The Company is subject to a number of risks similar to those of other small pharmaceutical companies. Principal among these risks are dependence on key individuals, competition from substitute products and larger companies, the successful development and marketing of its products in a highly regulated environment and the need to obtain additional financing necessary to fund future operations.
The accompanying financial statements have been prepared on a basis that assumes that the Company will continue as a going concern and that contemplates the continuity of operations, realization of assets and the satisfaction of liabilities and commitments in the normal course of business. The Company has incurred losses since inception in devoting substantially all of its efforts toward research and development and has an accumulated deficit of approximately $97,588,000 at December 31, 2018. During the year ended December 31, 2018 the Company generated a net loss of approximately $13,239,000 and the Company expects that it will continue to generate operating losses for the foreseeable future. These conditions raise substantial doubt about the Company’s ability to continue as a going concern.

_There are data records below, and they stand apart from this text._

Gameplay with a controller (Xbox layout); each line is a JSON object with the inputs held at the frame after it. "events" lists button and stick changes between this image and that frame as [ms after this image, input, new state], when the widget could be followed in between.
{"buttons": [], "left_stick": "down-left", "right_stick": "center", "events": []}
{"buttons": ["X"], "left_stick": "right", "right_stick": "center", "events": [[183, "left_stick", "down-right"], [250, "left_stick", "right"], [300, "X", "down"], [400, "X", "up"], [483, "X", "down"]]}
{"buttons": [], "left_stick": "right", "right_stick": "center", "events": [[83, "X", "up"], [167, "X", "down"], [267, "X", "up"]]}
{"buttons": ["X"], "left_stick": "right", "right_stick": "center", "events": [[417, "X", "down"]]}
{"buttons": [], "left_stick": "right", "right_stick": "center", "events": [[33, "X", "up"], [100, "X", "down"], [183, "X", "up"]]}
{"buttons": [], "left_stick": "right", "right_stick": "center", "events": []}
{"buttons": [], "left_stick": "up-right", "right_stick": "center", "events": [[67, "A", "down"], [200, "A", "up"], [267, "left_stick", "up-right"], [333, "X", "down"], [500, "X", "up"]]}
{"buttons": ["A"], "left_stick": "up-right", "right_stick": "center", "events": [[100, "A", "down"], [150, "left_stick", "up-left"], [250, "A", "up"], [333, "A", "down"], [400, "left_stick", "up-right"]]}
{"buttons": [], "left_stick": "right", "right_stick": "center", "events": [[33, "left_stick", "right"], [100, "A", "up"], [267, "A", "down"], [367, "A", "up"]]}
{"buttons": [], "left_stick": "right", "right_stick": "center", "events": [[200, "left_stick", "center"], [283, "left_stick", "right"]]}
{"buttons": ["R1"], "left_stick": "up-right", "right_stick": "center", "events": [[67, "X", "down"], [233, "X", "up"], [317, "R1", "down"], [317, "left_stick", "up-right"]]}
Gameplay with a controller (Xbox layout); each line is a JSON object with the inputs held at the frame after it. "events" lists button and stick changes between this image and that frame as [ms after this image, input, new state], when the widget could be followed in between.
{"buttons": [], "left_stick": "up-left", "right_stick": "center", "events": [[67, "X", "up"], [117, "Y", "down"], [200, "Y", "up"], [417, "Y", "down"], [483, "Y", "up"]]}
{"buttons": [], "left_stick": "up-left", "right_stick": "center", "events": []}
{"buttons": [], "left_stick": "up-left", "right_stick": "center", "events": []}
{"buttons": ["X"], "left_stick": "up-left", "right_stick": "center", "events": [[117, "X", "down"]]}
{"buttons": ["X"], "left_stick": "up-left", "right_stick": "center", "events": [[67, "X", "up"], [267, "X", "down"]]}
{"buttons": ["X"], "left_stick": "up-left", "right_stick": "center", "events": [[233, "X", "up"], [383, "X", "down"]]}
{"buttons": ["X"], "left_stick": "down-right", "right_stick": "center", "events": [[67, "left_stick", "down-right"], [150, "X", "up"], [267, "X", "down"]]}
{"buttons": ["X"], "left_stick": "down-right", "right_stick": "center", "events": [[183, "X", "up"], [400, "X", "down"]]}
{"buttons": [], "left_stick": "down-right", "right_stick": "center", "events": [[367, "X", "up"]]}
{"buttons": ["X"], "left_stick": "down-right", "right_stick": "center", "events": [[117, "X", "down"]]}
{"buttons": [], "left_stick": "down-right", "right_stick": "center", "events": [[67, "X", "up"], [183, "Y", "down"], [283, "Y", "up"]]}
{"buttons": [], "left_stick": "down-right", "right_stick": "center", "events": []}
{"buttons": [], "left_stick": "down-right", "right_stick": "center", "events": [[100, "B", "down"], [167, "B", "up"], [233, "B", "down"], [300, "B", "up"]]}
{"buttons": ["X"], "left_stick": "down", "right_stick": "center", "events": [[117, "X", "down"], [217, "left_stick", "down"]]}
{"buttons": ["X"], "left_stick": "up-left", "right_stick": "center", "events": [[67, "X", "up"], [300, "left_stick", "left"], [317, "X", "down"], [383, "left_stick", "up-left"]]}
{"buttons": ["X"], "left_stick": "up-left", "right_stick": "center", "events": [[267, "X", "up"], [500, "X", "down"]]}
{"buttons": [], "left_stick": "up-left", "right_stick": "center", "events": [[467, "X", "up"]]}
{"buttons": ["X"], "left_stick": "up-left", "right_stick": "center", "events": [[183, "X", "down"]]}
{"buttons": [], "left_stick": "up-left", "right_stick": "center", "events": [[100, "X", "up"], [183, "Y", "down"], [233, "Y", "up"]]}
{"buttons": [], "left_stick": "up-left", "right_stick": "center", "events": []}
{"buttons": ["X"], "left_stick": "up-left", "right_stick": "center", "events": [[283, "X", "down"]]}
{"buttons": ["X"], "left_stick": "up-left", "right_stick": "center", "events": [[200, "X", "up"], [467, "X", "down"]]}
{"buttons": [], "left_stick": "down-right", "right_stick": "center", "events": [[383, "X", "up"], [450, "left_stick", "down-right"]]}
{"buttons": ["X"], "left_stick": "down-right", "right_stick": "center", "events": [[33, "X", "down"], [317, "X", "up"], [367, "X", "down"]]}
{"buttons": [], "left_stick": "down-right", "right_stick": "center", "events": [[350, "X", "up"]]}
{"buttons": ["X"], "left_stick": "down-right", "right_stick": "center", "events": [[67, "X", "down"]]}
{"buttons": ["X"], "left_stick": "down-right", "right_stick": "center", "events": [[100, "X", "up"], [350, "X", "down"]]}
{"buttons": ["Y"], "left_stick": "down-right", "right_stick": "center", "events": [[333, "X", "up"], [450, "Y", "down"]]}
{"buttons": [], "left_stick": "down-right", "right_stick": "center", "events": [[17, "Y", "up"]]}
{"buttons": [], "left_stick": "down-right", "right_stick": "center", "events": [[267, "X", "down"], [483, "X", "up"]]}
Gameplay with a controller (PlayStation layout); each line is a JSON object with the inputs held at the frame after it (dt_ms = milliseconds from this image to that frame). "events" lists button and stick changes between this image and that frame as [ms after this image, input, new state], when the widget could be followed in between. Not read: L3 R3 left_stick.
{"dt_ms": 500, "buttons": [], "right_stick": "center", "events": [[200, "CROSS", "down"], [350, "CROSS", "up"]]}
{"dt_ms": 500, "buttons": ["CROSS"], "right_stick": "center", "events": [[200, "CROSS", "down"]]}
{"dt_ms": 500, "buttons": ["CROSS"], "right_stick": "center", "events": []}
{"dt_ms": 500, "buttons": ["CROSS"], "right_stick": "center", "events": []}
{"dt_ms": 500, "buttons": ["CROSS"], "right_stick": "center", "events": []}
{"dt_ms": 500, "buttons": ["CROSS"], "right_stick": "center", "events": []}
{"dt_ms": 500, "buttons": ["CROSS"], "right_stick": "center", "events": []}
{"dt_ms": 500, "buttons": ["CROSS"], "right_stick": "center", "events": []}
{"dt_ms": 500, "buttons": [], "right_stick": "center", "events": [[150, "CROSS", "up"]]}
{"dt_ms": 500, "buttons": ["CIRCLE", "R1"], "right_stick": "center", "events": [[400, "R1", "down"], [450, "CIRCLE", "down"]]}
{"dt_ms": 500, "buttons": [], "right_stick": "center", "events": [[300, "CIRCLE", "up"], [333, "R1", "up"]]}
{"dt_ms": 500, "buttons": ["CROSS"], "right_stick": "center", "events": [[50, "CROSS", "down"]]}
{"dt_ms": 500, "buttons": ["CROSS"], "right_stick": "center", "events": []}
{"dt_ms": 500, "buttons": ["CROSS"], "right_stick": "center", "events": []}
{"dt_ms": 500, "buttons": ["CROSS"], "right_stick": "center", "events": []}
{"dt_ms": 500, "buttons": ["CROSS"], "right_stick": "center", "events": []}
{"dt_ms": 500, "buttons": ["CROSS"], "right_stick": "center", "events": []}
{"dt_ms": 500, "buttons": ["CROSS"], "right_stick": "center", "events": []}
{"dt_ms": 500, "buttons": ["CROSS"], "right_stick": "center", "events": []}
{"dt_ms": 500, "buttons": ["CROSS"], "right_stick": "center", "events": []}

The Company believes that its cash balance at December 31, 2018 is adequate to fund operations at budgeted levels into first quarter 2020. The Company’s ability to execute its operating plan beyond first quarter 2020 depends on its ability to obtain additional funding via the sale of equity and/or debt securities, a strategic transaction or otherwise. The Company plans to continue to actively pursue financing alternatives, but there can be no assurance that it will obtain the necessary funding, raising substantial doubt about the Company’s ability to continue as a going concern within one year of the date these financial statements are issued. The accompanying financial statements do not include any adjustments that might result from the outcome of this uncertainty.
2. SUMMARY OF SIGNIFICANT ACCOUNTING POLICIES
The accompanying consolidated financial statements reflect the application of certain accounting policies, as described in this note and elsewhere in the accompanying notes to the consolidated financial statements. The consolidated financial statements as of and for the twelve months ended December 31, 2018 are presented on a consolidated basis.
Principles of Consolidation — The consolidated financial statements include the accounts of the Company and the accounts of its wholly-owned subsidiary. All inter-company accounts and transactions have been eliminated in consolidation.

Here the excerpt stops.